My daddy, Guy Robinson, owned City Pharmacy Drug Store on the Square in downtown Covington. "Where Friends Meet" was the slogan. City Pharmacy's claim to fame was that Bob Hope, Jerry Kaloner and Dorothy Lamore stopped by in the 1940s on a hot summer day and cooled off with hand-dipped ice cream cones.
Daddy was a pharmacist and was quick to correct folks when they called him "doctor." His father, Dr. Luke Robinson, was a prominent physician in Newton County and died before I was born. But my daddy took me to the Old Covington Cemetery often where we would place flowers on his father's grave and Daddy would tell me of the wonderful things he did during his life: How he'd sit by the beds of victims during the dark days of the 1918 flu and spoonfeed his special elixir to so many sick friends.
Granddaddy named his house Hurry, as it seemed every time he climbed into his buggy, he'd snap the reins, click the phrase "Hurry!" and be off to sew up a farmer's hand, set a broken leg or deliver a baby. If the new mother named her son Luke, there was no charge. To be sure, there are still a lot of Lukes in Newton County.
Payment in some cases for Granddaddy's services were live chickens, and Daddy accepted some payments the same way. Customers he knew who could not afford the medicine they needed were charged accordingly, or not at all. Consequently, he was never a rich man by material means, but was quite wealthy in more important ways.
Daddy loved to "knock about" as he called it, and I was never happier than when I'd pile into his green Chevrolet coupe (that had air vents cut into the trunk for his bird dogs). We'd bounce over dusty back roads, stopping to visit with this person and that. By the time we'd get back home, that car would be loaded with produce and love from grateful folks throughout the county who just wanted to give "Mr. Guy" something to take home for supper.
City Pharmacy had the only Western Union in town. During World War II, I vaguely remember riding with mama and daddy around town and more often out in the county to deliver the dreaded message to parents and wives that their sons or husbands were missing in action or killed. I recall, too, the deafening silence on the way home in the car and looking up at Daddy - not understanding the atmosphere, but aware it was not a happy ride.

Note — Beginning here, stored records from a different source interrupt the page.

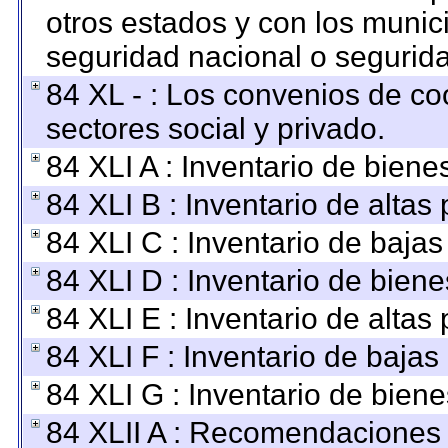
otros estados y con los munic
seguridad nacional o segurida
84 XL - : Los convenios de co
sectores social y privado.
84 XLI A : Inventario de bien
84 XLI B : Inventario de altas
84 XLI C : Inventario de baja
84 XLI D : Inventario de bien
84 XLI E : Inventario de altas
84 XLI F : Inventario de baja
84 XLI G : Inventario de bie
84 XLII A : Recomendaciones 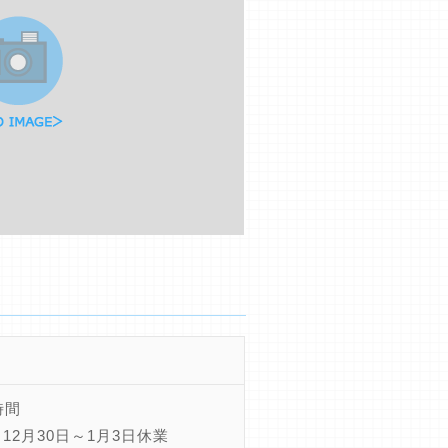
時間
12月30日～1月3日休業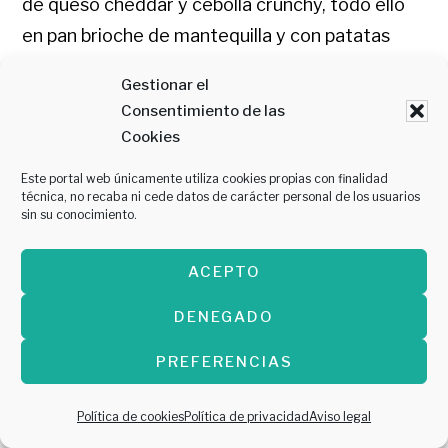
de queso cheddar y cebolla crunchy, todo ello
en pan brioche de mantequilla y con patatas
fritas naturales.
Gestionar el
Consentimiento de las
Cookies
Este portal web únicamente utiliza cookies propias con finalidad
técnica, no recaba ni cede datos de carácter personal de los usuarios
sin su conocimiento.
ACEPTO
El packaging
Uno de los
Combo La
DENEGADO
de algunas de
bocadillos de
Bestial Smash
PREFERENCIAS
las marcas
Yess
Política de cookies
Política de privacidad
Aviso legal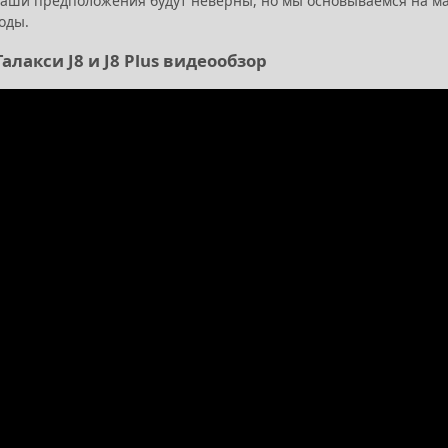
аши предположения будут неверны, но мы основываемся на мал
оды.
алакси J8 и J8 Plus видеообзор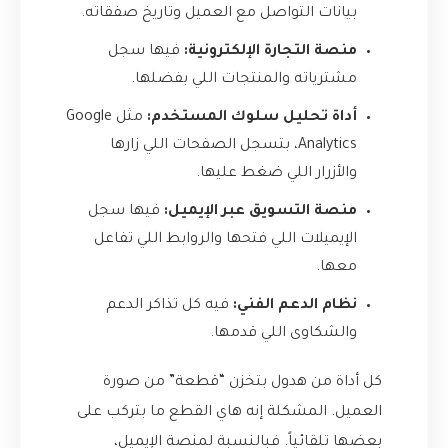
بيانات التواصل مع العميل وتاريخ صفقاته.
منصة التجارة الإلكترونية:
فيها سجل
مشترياته والمنتجات اللي بفضلها.
أداة تحليل سلوك المستخدم:
مثل Google
Analytics، بتسجل الصفحات اللي زارها
والأزرار اللي ضغط عليها.
منصة التسويق عبر الإيميل:
فيها سجل
الإيميلات اللي فتحها والروابط اللي تفاعل
معها.
نظام الدعم الفني:
فيه كل تذاكر الدعم
والشكاوى اللي قدمها.
كل أداة من هدول بتخزن “قطعة” من صورة
العميل. المشكلة إنه هاي القطع ما بتركب على
بعضها تلقائياً. فبالنسبة لمنصة الإيميل،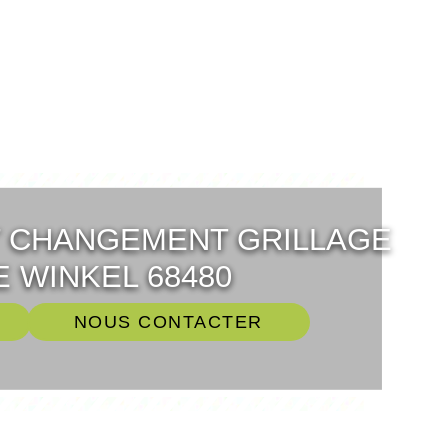
T CHANGEMENT GRILLAGE
 WINKEL 68480
NOUS CONTACTER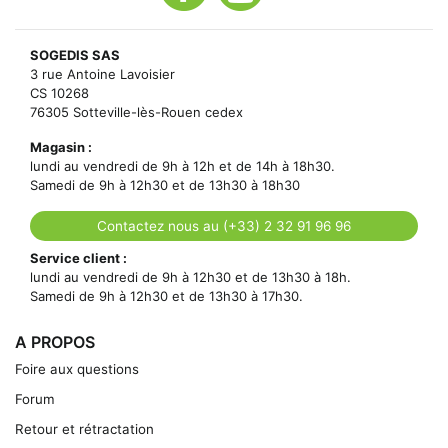
SOGEDIS SAS
3 rue Antoine Lavoisier
CS 10268
76305 Sotteville-lès-Rouen cedex
Magasin :
lundi au vendredi de 9h à 12h et de 14h à 18h30.
Samedi de 9h à 12h30 et de 13h30 à 18h30
Contactez nous au (+33) 2 32 91 96 96
Service client :
lundi au vendredi de 9h à 12h30 et de 13h30 à 18h.
Samedi de 9h à 12h30 et de 13h30 à 17h30.
A PROPOS
Foire aux questions
Forum
Retour et rétractation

Daddy raised chickens, quail, pheasants, lots of animals in our backyard pens. His beloved bird dog, Bob, was a lemon and white Pointer. Quite old I might add. I decided to give Bob some candy one day. The next morning Bob had gone to that big doghouse in the sky. To this day, I think I killed that dog even though Daddy, through tears, did his best to explain it was just his time.

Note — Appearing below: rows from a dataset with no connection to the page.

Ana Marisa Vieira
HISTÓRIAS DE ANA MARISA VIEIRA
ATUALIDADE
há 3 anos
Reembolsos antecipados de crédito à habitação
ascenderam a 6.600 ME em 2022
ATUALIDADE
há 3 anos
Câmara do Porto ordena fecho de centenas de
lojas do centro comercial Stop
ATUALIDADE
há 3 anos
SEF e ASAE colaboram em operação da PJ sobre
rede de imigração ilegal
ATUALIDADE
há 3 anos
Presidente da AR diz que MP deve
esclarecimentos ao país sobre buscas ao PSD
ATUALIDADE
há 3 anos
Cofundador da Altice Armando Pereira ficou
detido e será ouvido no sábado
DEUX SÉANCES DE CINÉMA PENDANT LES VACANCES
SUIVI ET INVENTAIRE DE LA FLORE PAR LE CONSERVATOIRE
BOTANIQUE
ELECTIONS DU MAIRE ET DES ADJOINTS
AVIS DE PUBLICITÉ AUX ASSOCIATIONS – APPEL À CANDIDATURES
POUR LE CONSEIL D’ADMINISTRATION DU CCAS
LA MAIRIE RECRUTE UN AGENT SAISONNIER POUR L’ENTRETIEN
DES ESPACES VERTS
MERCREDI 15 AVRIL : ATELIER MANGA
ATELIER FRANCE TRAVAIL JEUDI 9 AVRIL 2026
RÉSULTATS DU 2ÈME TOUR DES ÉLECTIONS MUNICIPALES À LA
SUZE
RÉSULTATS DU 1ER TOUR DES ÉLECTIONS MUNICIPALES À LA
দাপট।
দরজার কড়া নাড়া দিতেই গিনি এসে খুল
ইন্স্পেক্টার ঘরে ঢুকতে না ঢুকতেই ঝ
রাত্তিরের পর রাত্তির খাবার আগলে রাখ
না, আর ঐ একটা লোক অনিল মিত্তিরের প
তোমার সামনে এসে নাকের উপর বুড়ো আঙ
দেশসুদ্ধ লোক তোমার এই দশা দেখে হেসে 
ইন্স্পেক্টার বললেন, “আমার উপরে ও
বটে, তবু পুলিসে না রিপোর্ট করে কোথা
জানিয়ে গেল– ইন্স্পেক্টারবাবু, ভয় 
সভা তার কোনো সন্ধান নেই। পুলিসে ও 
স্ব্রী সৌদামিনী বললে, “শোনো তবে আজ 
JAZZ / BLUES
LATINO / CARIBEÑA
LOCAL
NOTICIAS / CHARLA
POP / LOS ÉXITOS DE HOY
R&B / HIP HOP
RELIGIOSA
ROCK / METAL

Just as Daddy brought his father alive for me, I've tried to do the same for my children, Fleeta and Chris, about my daddy. You see, he died quite suddenly when I was 23.

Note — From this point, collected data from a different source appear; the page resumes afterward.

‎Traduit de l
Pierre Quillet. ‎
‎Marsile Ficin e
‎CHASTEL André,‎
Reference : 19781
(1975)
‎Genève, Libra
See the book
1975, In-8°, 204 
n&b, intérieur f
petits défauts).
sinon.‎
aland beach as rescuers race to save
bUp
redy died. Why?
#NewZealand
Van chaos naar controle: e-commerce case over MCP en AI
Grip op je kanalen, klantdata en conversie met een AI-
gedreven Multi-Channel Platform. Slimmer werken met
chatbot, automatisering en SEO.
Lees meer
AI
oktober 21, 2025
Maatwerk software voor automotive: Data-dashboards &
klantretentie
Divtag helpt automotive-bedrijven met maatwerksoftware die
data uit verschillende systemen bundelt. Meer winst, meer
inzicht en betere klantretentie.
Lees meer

Daddy, this man who loved people and life, never got to walk his only child down the aisle, or his grandchildren. I can only see in my imagination him reading the Sunday funny papers to Fleeta (as he did to me) and patiently sitting on the bank of his favorite fishing hole and teaching Chris how to bait a hook.
If you're fortunate enough to still have your father (or grandfather), rejoice and relish in their memories and times you've made memories together - because hardly a day goes by that there isn't something I want to ask or tell my daddy.